Aim:
Quote word for word the stretch of the material below from the line containing "elevation (m): 600" through the line containing "genus: Pachygone", both lines included, and nothing else.

-- start Given records --

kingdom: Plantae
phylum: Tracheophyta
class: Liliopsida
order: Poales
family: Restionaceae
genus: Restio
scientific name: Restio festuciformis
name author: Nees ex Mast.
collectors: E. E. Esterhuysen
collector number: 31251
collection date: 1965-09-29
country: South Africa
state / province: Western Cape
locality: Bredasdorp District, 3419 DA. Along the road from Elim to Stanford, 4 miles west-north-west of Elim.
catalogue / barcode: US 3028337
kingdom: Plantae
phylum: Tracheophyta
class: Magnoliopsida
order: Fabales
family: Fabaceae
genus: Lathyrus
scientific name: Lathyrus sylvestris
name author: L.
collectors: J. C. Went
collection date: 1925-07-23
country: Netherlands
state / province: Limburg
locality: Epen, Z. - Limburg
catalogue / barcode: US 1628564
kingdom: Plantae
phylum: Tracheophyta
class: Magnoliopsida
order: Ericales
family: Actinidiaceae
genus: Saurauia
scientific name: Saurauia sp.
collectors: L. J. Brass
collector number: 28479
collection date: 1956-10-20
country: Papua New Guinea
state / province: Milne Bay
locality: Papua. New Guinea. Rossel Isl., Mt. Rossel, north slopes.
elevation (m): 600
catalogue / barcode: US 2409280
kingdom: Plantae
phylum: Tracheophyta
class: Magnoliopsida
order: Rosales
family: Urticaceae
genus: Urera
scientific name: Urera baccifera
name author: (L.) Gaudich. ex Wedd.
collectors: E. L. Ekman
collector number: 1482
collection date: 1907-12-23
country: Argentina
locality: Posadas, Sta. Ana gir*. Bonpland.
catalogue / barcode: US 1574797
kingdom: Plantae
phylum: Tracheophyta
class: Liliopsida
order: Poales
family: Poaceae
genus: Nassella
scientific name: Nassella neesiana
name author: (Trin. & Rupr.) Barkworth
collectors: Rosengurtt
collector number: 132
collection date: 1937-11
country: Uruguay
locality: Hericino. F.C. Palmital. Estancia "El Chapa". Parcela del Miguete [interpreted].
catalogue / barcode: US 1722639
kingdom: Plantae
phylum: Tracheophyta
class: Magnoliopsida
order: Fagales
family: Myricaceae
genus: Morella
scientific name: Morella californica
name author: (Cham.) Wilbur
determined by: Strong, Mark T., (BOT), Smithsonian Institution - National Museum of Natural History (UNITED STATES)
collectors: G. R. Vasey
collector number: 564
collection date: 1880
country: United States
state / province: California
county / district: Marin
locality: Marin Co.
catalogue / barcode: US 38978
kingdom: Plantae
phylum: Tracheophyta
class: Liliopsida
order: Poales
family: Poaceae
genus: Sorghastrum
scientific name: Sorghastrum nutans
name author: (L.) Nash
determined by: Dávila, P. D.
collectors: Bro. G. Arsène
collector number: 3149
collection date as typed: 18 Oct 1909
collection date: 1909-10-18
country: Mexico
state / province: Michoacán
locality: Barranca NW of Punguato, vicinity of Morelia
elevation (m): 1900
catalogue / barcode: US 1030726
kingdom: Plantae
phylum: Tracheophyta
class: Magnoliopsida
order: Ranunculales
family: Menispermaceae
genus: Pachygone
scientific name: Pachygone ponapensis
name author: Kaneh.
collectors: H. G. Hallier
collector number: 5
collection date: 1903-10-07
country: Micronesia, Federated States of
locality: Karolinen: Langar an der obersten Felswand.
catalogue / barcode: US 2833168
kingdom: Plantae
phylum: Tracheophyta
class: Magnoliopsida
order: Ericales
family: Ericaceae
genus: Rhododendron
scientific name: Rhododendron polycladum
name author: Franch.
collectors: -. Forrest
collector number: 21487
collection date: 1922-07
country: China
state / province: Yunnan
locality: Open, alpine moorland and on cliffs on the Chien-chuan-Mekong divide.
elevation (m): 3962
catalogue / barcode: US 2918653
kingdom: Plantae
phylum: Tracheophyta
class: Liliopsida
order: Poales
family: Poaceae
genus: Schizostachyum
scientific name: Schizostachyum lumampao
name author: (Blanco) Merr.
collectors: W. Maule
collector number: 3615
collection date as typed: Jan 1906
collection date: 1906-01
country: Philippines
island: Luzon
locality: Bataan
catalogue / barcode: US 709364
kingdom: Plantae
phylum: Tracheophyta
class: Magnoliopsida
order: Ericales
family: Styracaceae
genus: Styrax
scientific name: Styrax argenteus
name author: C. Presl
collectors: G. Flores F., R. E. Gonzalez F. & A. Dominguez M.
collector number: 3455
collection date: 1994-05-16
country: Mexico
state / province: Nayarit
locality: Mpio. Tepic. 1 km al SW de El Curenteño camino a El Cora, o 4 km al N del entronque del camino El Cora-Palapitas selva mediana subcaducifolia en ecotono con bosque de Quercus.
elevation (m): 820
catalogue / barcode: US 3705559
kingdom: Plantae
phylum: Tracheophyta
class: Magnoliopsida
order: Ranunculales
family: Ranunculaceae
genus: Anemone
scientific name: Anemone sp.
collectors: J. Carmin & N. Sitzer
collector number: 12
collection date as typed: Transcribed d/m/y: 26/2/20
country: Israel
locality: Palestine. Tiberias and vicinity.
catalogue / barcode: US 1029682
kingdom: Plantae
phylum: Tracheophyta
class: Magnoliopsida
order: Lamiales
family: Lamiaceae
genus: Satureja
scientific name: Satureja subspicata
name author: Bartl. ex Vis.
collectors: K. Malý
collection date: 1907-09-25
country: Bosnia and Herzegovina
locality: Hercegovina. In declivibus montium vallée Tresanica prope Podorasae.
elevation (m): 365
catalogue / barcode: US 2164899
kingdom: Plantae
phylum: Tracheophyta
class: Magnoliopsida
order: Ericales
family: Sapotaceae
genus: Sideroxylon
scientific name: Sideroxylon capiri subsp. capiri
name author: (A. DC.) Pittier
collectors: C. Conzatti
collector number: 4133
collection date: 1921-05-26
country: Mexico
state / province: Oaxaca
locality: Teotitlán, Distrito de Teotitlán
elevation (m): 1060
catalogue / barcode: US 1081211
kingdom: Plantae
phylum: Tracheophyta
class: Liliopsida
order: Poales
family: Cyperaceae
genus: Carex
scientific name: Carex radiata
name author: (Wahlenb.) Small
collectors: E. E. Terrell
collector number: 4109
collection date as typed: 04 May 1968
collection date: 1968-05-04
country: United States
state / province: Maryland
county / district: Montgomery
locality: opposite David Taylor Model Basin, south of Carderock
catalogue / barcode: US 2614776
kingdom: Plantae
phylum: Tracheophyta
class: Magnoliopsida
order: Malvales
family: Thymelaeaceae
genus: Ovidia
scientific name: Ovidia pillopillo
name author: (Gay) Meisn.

-- end Given records --

Final result:
elevation (m): 600
catalogue / barcode: US 2409280
kingdom: Plantae
phylum: Tracheophyta
class: Magnoliopsida
order: Rosales
family: Urticaceae
genus: Urera
scientific name: Urera baccifera
name author: (L.) Gaudich. ex Wedd.
collectors: E. L. Ekman
collector number: 1482
collection date: 1907-12-23
country: Argentina
locality: Posadas, Sta. Ana gir*. Bonpland.
catalogue / barcode: US 1574797
kingdom: Plantae
phylum: Tracheophyta
class: Liliopsida
order: Poales
family: Poaceae
genus: Nassella
scientific name: Nassella neesiana
name author: (Trin. & Rupr.) Barkworth
collectors: Rosengurtt
collector number: 132
collection date: 1937-11
country: Uruguay
locality: Hericino. F.C. Palmital. Estancia "El Chapa". Parcela del Miguete [interpreted].
catalogue / barcode: US 1722639
kingdom: Plantae
phylum: Tracheophyta
class: Magnoliopsida
order: Fagales
family: Myricaceae
genus: Morella
scientific name: Morella californica
name author: (Cham.) Wilbur
determined by: Strong, Mark T., (BOT), Smithsonian Institution - National Museum of Natural History (UNITED STATES)
collectors: G. R. Vasey
collector number: 564
collection date: 1880
country: United States
state / province: California
county / district: Marin
locality: Marin Co.
catalogue / barcode: US 38978
kingdom: Plantae
phylum: Tracheophyta
class: Liliopsida
order: Poales
family: Poaceae
genus: Sorghastrum
scientific name: Sorghastrum nutans
name author: (L.) Nash
determined by: Dávila, P. D.
collectors: Bro. G. Arsène
collector number: 3149
collection date as typed: 18 Oct 1909
collection date: 1909-10-18
country: Mexico
state / province: Michoacán
locality: Barranca NW of Punguato, vicinity of Morelia
elevation (m): 1900
catalogue / barcode: US 1030726
kingdom: Plantae
phylum: Tracheophyta
class: Magnoliopsida
order: Ranunculales
family: Menispermaceae
genus: Pachygone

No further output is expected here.